TASK STATEMENT:
Rewrite the records with every "common name" changed to "vernacular name" and nothing else altered.

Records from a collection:
# # #

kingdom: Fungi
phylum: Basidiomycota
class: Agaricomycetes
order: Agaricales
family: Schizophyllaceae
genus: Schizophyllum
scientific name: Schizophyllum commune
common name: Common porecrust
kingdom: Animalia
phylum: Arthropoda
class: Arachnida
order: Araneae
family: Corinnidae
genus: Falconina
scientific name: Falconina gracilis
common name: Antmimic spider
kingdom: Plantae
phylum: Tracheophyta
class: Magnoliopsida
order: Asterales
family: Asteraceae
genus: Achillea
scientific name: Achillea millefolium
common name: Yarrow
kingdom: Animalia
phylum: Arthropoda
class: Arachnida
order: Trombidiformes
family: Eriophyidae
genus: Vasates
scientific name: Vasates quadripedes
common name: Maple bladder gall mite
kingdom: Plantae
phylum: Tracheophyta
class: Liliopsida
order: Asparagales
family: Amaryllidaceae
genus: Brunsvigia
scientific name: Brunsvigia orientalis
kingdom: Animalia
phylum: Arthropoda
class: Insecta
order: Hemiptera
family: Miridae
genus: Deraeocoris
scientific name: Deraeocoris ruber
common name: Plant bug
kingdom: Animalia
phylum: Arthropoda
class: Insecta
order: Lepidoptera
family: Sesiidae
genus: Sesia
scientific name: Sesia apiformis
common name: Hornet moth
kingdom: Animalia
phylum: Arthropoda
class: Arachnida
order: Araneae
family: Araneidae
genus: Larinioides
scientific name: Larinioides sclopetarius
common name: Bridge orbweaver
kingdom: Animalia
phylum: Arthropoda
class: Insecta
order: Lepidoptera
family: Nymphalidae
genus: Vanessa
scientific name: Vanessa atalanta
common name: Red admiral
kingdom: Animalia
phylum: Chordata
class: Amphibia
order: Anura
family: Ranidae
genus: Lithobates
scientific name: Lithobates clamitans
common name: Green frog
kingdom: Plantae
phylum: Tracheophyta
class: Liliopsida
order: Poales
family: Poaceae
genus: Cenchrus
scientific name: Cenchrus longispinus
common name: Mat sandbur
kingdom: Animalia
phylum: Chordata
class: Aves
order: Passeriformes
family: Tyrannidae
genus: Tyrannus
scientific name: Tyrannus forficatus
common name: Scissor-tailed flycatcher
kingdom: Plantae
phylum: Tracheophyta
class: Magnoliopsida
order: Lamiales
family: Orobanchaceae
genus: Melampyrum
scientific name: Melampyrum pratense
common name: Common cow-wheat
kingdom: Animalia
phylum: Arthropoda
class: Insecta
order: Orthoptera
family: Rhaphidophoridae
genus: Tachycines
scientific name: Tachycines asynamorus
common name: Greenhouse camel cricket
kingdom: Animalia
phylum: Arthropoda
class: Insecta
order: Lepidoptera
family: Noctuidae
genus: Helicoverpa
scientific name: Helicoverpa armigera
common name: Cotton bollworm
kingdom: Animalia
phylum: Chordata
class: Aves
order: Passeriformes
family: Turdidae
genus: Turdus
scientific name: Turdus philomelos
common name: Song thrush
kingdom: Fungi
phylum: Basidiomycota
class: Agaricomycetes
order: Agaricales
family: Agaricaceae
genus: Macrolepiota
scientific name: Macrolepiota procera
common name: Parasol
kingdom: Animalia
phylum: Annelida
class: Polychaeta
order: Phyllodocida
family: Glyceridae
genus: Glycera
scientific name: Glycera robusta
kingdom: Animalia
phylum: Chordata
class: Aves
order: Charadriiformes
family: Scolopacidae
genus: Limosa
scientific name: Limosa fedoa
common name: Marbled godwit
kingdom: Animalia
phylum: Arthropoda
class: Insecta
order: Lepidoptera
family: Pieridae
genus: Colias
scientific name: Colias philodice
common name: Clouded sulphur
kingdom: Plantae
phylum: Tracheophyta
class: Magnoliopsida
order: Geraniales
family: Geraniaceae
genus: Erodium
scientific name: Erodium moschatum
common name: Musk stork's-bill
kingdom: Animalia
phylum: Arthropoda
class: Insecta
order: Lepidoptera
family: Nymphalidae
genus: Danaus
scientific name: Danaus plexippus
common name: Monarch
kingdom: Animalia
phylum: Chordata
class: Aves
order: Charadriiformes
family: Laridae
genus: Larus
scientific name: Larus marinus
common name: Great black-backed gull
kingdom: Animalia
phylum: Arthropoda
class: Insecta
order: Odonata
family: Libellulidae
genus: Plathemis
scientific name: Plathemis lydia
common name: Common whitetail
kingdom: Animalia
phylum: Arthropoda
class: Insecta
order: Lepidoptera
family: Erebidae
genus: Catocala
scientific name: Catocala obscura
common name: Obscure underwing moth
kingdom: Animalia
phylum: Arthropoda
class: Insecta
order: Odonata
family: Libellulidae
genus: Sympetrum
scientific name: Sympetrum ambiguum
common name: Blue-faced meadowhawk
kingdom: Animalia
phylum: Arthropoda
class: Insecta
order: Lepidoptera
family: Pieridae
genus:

# # #

TASK RESULT:
kingdom: Fungi
phylum: Basidiomycota
class: Agaricomycetes
order: Agaricales
family: Schizophyllaceae
genus: Schizophyllum
scientific name: Schizophyllum commune
vernacular name: Common porecrust
kingdom: Animalia
phylum: Arthropoda
class: Arachnida
order: Araneae
family: Corinnidae
genus: Falconina
scientific name: Falconina gracilis
vernacular name: Antmimic spider
kingdom: Plantae
phylum: Tracheophyta
class: Magnoliopsida
order: Asterales
family: Asteraceae
genus: Achillea
scientific name: Achillea millefolium
vernacular name: Yarrow
kingdom: Animalia
phylum: Arthropoda
class: Arachnida
order: Trombidiformes
family: Eriophyidae
genus: Vasates
scientific name: Vasates quadripedes
vernacular name: Maple bladder gall mite
kingdom: Plantae
phylum: Tracheophyta
class: Liliopsida
order: Asparagales
family: Amaryllidaceae
genus: Brunsvigia
scientific name: Brunsvigia orientalis
kingdom: Animalia
phylum: Arthropoda
class: Insecta
order: Hemiptera
family: Miridae
genus: Deraeocoris
scientific name: Deraeocoris ruber
vernacular name: Plant bug
kingdom: Animalia
phylum: Arthropoda
class: Insecta
order: Lepidoptera
family: Sesiidae
genus: Sesia
scientific name: Sesia apiformis
vernacular name: Hornet moth
kingdom: Animalia
phylum: Arthropoda
class: Arachnida
order: Araneae
family: Araneidae
genus: Larinioides
scientific name: Larinioides sclopetarius
vernacular name: Bridge orbweaver
kingdom: Animalia
phylum: Arthropoda
class: Insecta
order: Lepidoptera
family: Nymphalidae
genus: Vanessa
scientific name: Vanessa atalanta
vernacular name: Red admiral
kingdom: Animalia
phylum: Chordata
class: Amphibia
order: Anura
family: Ranidae
genus: Lithobates
scientific name: Lithobates clamitans
vernacular name: Green frog
kingdom: Plantae
phylum: Tracheophyta
class: Liliopsida
order: Poales
family: Poaceae
genus: Cenchrus
scientific name: Cenchrus longispinus
vernacular name: Mat sandbur
kingdom: Animalia
phylum: Chordata
class: Aves
order: Passeriformes
family: Tyrannidae
genus: Tyrannus
scientific name: Tyrannus forficatus
vernacular name: Scissor-tailed flycatcher
kingdom: Plantae
phylum: Tracheophyta
class: Magnoliopsida
order: Lamiales
family: Orobanchaceae
genus: Melampyrum
scientific name: Melampyrum pratense
vernacular name: Common cow-wheat
kingdom: Animalia
phylum: Arthropoda
class: Insecta
order: Orthoptera
family: Rhaphidophoridae
genus: Tachycines
scientific name: Tachycines asynamorus
vernacular name: Greenhouse camel cricket
kingdom: Animalia
phylum: Arthropoda
class: Insecta
order: Lepidoptera
family: Noctuidae
genus: Helicoverpa
scientific name: Helicoverpa armigera
vernacular name: Cotton bollworm
kingdom: Animalia
phylum: Chordata
class: Aves
order: Passeriformes
family: Turdidae
genus: Turdus
scientific name: Turdus philomelos
vernacular name: Song thrush
kingdom: Fungi
phylum: Basidiomycota
class: Agaricomycetes
order: Agaricales
family: Agaricaceae
genus: Macrolepiota
scientific name: Macrolepiota procera
vernacular name: Parasol
kingdom: Animalia
phylum: Annelida
class: Polychaeta
order: Phyllodocida
family: Glyceridae
genus: Glycera
scientific name: Glycera robusta
kingdom: Animalia
phylum: Chordata
class: Aves
order: Charadriiformes
family: Scolopacidae
genus: Limosa
scientific name: Limosa fedoa
vernacular name: Marbled godwit
kingdom: Animalia
phylum: Arthropoda
class: Insecta
order: Lepidoptera
family: Pieridae
genus: Colias
scientific name: Colias philodice
vernacular name: Clouded sulphur
kingdom: Plantae
phylum: Tracheophyta
class: Magnoliopsida
order: Geraniales
family: Geraniaceae
genus: Erodium
scientific name: Erodium moschatum
vernacular name: Musk stork's-bill
kingdom: Animalia
phylum: Arthropoda
class: Insecta
order: Lepidoptera
family: Nymphalidae
genus: Danaus
scientific name: Danaus plexippus
vernacular name: Monarch
kingdom: Animalia
phylum: Chordata
class: Aves
order: Charadriiformes
family: Laridae
genus: Larus
scientific name: Larus marinus
vernacular name: Great black-backed gull
kingdom: Animalia
phylum: Arthropoda
class: Insecta
order: Odonata
family: Libellulidae
genus: Plathemis
scientific name: Plathemis lydia
vernacular name: Common whitetail
kingdom: Animalia
phylum: Arthropoda
class: Insecta
order: Lepidoptera
family: Erebidae
genus: Catocala
scientific name: Catocala obscura
vernacular name: Obscure underwing moth
kingdom: Animalia
phylum: Arthropoda
class: Insecta
order: Odonata
family: Libellulidae
genus: Sympetrum
scientific name: Sympetrum ambiguum
vernacular name: Blue-faced meadowhawk
kingdom: Animalia
phylum: Arthropoda
class: Insecta
order: Lepidoptera
family: Pieridae
genus:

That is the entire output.